Task item => Apart from the images, reproduce every record word for word.

§

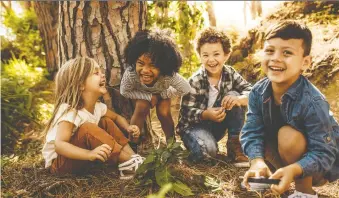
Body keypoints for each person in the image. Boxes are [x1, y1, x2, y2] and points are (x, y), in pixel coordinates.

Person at [240, 21, 339, 198]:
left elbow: (325, 152)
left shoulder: (313, 101)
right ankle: (276, 184)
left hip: (317, 165)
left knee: (288, 135)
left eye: (287, 53)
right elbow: (251, 131)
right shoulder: (257, 92)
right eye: (270, 51)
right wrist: (256, 161)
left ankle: (304, 192)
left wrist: (294, 169)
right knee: (260, 137)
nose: (276, 58)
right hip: (281, 154)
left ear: (305, 62)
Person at [42, 57, 144, 180]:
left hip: (80, 160)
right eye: (96, 73)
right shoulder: (70, 111)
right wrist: (89, 154)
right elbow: (60, 145)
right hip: (60, 165)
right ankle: (128, 162)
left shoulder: (98, 107)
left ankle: (132, 159)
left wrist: (128, 127)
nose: (102, 75)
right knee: (87, 128)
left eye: (101, 72)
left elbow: (117, 117)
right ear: (80, 85)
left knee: (106, 121)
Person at [176, 27, 252, 167]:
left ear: (226, 55)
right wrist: (205, 114)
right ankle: (199, 148)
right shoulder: (195, 81)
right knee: (209, 152)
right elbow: (186, 113)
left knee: (234, 95)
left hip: (217, 126)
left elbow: (251, 91)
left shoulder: (230, 73)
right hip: (194, 128)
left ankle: (234, 145)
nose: (211, 60)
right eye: (205, 55)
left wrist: (239, 99)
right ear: (200, 56)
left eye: (216, 54)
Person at [120, 29, 191, 146]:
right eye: (141, 63)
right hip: (143, 94)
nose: (145, 70)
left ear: (163, 66)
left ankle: (171, 144)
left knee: (163, 112)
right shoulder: (131, 73)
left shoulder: (168, 75)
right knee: (141, 106)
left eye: (153, 65)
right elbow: (124, 91)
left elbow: (185, 88)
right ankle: (133, 144)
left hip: (162, 93)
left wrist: (162, 95)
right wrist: (148, 96)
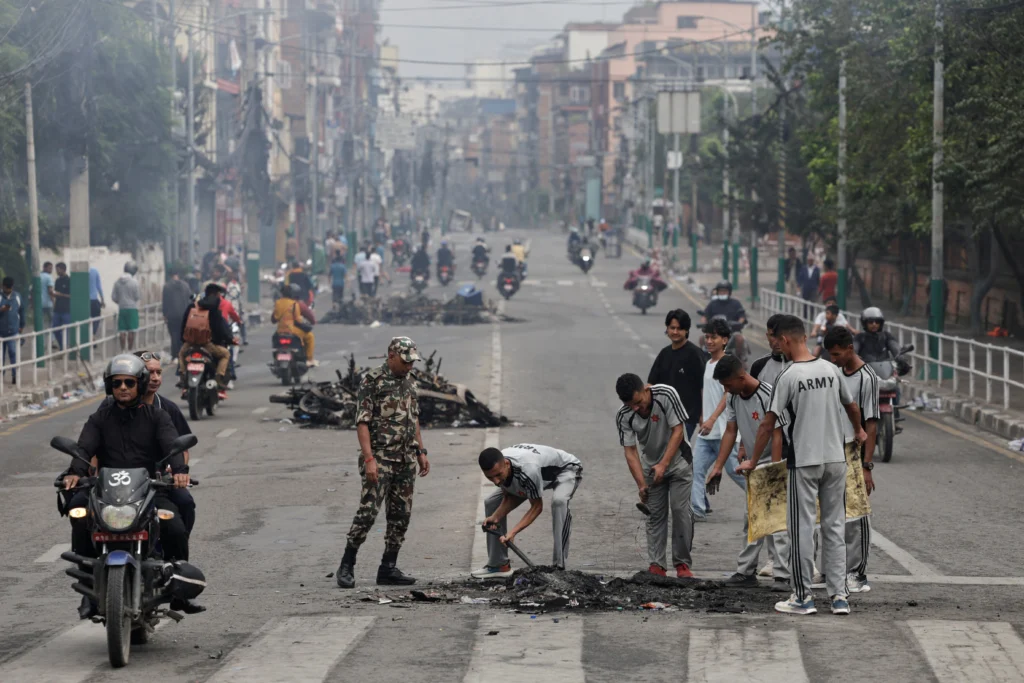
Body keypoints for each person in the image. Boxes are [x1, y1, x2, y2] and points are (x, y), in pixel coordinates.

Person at [737, 315, 867, 616]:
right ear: (805, 336)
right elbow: (851, 406)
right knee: (834, 527)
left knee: (802, 529)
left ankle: (802, 596)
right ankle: (838, 598)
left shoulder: (788, 376)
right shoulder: (832, 370)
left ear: (784, 341)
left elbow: (768, 424)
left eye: (775, 340)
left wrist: (753, 460)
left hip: (804, 463)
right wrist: (858, 431)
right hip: (835, 459)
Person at [59, 354, 193, 619]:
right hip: (105, 489)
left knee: (175, 525)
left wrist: (179, 471)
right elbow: (85, 447)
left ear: (139, 385)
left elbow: (171, 443)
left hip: (149, 489)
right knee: (77, 511)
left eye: (129, 383)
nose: (123, 388)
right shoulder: (100, 418)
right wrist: (75, 472)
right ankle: (88, 591)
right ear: (110, 386)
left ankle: (177, 587)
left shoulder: (157, 417)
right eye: (117, 382)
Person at [336, 337, 431, 589]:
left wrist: (421, 451)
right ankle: (347, 564)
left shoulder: (411, 382)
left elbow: (414, 419)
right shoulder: (373, 380)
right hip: (380, 458)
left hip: (405, 459)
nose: (410, 366)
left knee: (401, 516)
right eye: (405, 361)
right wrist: (369, 459)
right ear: (391, 356)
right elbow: (362, 422)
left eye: (412, 361)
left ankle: (388, 568)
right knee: (367, 513)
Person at [706, 355, 791, 591]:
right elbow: (731, 431)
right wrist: (718, 467)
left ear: (741, 377)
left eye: (728, 384)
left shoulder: (769, 394)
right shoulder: (733, 397)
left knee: (777, 522)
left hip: (775, 461)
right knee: (751, 520)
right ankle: (746, 572)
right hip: (752, 464)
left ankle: (783, 576)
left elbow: (777, 434)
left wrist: (773, 472)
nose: (726, 389)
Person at [615, 373, 694, 577]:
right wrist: (641, 484)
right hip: (651, 468)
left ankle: (682, 564)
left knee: (679, 510)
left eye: (638, 402)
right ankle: (657, 564)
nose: (636, 408)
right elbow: (630, 451)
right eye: (630, 405)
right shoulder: (624, 415)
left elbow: (678, 430)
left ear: (646, 389)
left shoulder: (666, 394)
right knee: (654, 516)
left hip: (678, 463)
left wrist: (664, 464)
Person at [824, 326, 879, 594]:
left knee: (856, 514)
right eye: (829, 355)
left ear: (849, 348)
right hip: (832, 448)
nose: (833, 359)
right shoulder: (833, 372)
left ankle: (857, 573)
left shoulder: (867, 378)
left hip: (854, 452)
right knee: (830, 512)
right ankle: (833, 570)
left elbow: (871, 423)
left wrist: (867, 467)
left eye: (836, 354)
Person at [473, 444, 583, 577]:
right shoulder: (500, 465)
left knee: (559, 502)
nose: (495, 481)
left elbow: (537, 507)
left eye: (497, 475)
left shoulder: (528, 469)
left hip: (565, 469)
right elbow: (509, 496)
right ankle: (499, 565)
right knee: (491, 502)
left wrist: (512, 533)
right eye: (490, 477)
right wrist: (495, 516)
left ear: (506, 464)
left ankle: (559, 567)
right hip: (534, 474)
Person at [691, 319, 736, 521]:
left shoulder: (727, 364)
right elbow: (706, 392)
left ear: (724, 340)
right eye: (707, 337)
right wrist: (703, 415)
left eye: (714, 337)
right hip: (707, 432)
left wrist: (713, 418)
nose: (709, 341)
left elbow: (728, 394)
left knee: (735, 471)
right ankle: (697, 510)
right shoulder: (708, 364)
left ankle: (762, 499)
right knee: (695, 469)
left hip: (723, 431)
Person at [648, 309, 705, 440]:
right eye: (672, 328)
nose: (675, 332)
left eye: (679, 328)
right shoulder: (664, 354)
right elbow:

§

Answer box =>
Body keypoints for each person in the image. Boxes are [x1, y1, x2, y2] and points are (x, y), in pixel coordinates.

Person at [240, 21, 339, 198]:
left elbow: (325, 152)
left shoulder: (313, 101)
right ankle: (276, 184)
left hip: (317, 165)
left knee: (288, 135)
left eye: (287, 53)
right elbow: (251, 131)
right shoulder: (257, 92)
right eye: (270, 51)
right wrist: (256, 161)
left ankle: (304, 192)
left wrist: (294, 169)
right knee: (260, 137)
nose: (276, 58)
right hip: (281, 154)
left ear: (305, 62)
Person at [42, 57, 144, 180]:
left hip: (80, 160)
right eye: (96, 73)
right shoulder: (70, 111)
right wrist: (89, 154)
right elbow: (60, 145)
right hip: (60, 165)
right ankle: (128, 162)
left shoulder: (98, 107)
left ankle: (132, 159)
left wrist: (128, 127)
nose: (102, 75)
right knee: (87, 128)
left eye: (101, 72)
left elbow: (117, 117)
right ear: (80, 85)
left knee: (106, 121)
Person at [176, 27, 252, 167]:
left ear: (226, 55)
right wrist: (205, 114)
right ankle: (199, 148)
right shoulder: (195, 81)
right knee: (209, 152)
right elbow: (186, 113)
left knee: (234, 95)
left hip: (217, 126)
left elbow: (251, 91)
left shoulder: (230, 73)
right hip: (194, 128)
left ankle: (234, 145)
nose: (211, 60)
right eye: (205, 55)
left wrist: (239, 99)
right ear: (200, 56)
left eye: (216, 54)
Person at [120, 29, 191, 146]:
right eye: (141, 63)
right hip: (143, 94)
nose: (145, 70)
left ear: (163, 66)
left ankle: (171, 144)
left knee: (163, 112)
right shoulder: (131, 73)
left shoulder: (168, 75)
right knee: (141, 106)
left eye: (153, 65)
right elbow: (124, 91)
left elbow: (185, 88)
right ankle: (133, 144)
left hip: (162, 93)
left wrist: (162, 95)
right wrist: (148, 96)
Body keypoints for each person in the image. Boxes are [x1, y1, x2, y2] and points are (x, y), in pixel coordinates.

Person at [737, 315, 867, 616]:
right ear: (805, 336)
right elbow: (851, 406)
right knee: (834, 527)
left knee: (802, 529)
left ankle: (802, 596)
right ankle: (838, 598)
left shoulder: (788, 376)
right shoulder: (832, 370)
left ear: (784, 341)
left elbow: (768, 424)
left eye: (775, 340)
left wrist: (753, 460)
left hip: (804, 463)
right wrist: (858, 431)
right hip: (835, 459)
Person at [59, 354, 193, 619]:
right hip: (105, 489)
left knee: (175, 525)
left wrist: (179, 471)
right elbow: (85, 447)
left ear: (139, 385)
left elbow: (171, 443)
left hip: (149, 489)
right knee: (77, 511)
left eye: (129, 383)
nose: (123, 388)
right shoulder: (100, 418)
right wrist: (75, 472)
right ankle: (88, 591)
right ear: (110, 386)
left ankle: (177, 587)
left shoulder: (157, 417)
right eye: (117, 382)
Person at [336, 337, 431, 589]:
left wrist: (421, 451)
right ankle: (347, 564)
left shoulder: (411, 382)
left elbow: (414, 419)
right shoulder: (373, 380)
right hip: (380, 458)
left hip: (405, 459)
nose: (410, 366)
left knee: (401, 516)
right eye: (405, 361)
right wrist: (369, 459)
right ear: (391, 356)
right elbow: (362, 422)
left eye: (412, 361)
left ankle: (388, 568)
right knee: (367, 513)
Person at [706, 355, 791, 591]:
right elbow: (731, 431)
right wrist: (718, 467)
left ear: (741, 377)
left eye: (728, 384)
left shoulder: (769, 394)
right shoulder: (733, 397)
left knee: (777, 522)
left hip: (775, 461)
right knee: (751, 520)
right ankle: (746, 572)
right hip: (752, 464)
left ankle: (783, 576)
left elbow: (777, 434)
left wrist: (773, 472)
nose: (726, 389)
Person at [615, 373, 694, 577]:
right wrist: (641, 484)
right hip: (651, 468)
left ankle: (682, 564)
left knee: (679, 510)
left eye: (638, 402)
right ankle: (657, 564)
nose: (636, 408)
right elbow: (630, 451)
right eye: (630, 405)
right shoulder: (624, 415)
left elbow: (678, 430)
left ear: (646, 389)
left shoulder: (666, 394)
right knee: (654, 516)
left hip: (678, 463)
left wrist: (664, 464)
Person at [824, 326, 879, 594]:
left knee: (856, 514)
right eye: (829, 355)
left ear: (849, 348)
right hip: (832, 448)
nose: (833, 359)
right shoulder: (833, 372)
left ankle: (857, 573)
left shoulder: (867, 378)
left hip: (854, 452)
right knee: (830, 512)
right ankle: (833, 570)
left elbow: (871, 423)
left wrist: (867, 467)
left eye: (836, 354)
Person at [473, 444, 583, 577]:
right shoulder: (500, 465)
left knee: (559, 502)
nose: (495, 481)
left elbow: (537, 507)
left eye: (497, 475)
left shoulder: (528, 469)
left hip: (565, 469)
right elbow: (509, 496)
right ankle: (499, 565)
right knee: (491, 502)
left wrist: (512, 533)
right eye: (490, 477)
right wrist: (495, 516)
left ear: (506, 464)
left ankle: (559, 567)
right hip: (534, 474)
Person at [691, 319, 736, 521]:
left shoulder: (727, 364)
right elbow: (706, 392)
left ear: (724, 340)
right eye: (707, 337)
right wrist: (703, 415)
left eye: (714, 337)
right hip: (707, 432)
left wrist: (713, 418)
nose: (709, 341)
left elbow: (728, 394)
left knee: (735, 471)
right ankle: (697, 510)
right shoulder: (708, 364)
left ankle: (762, 499)
right knee: (695, 469)
left hip: (723, 431)
Person at [648, 309, 705, 440]:
right eye: (672, 328)
nose: (675, 332)
left eye: (679, 328)
right shoulder: (664, 354)
right elbow:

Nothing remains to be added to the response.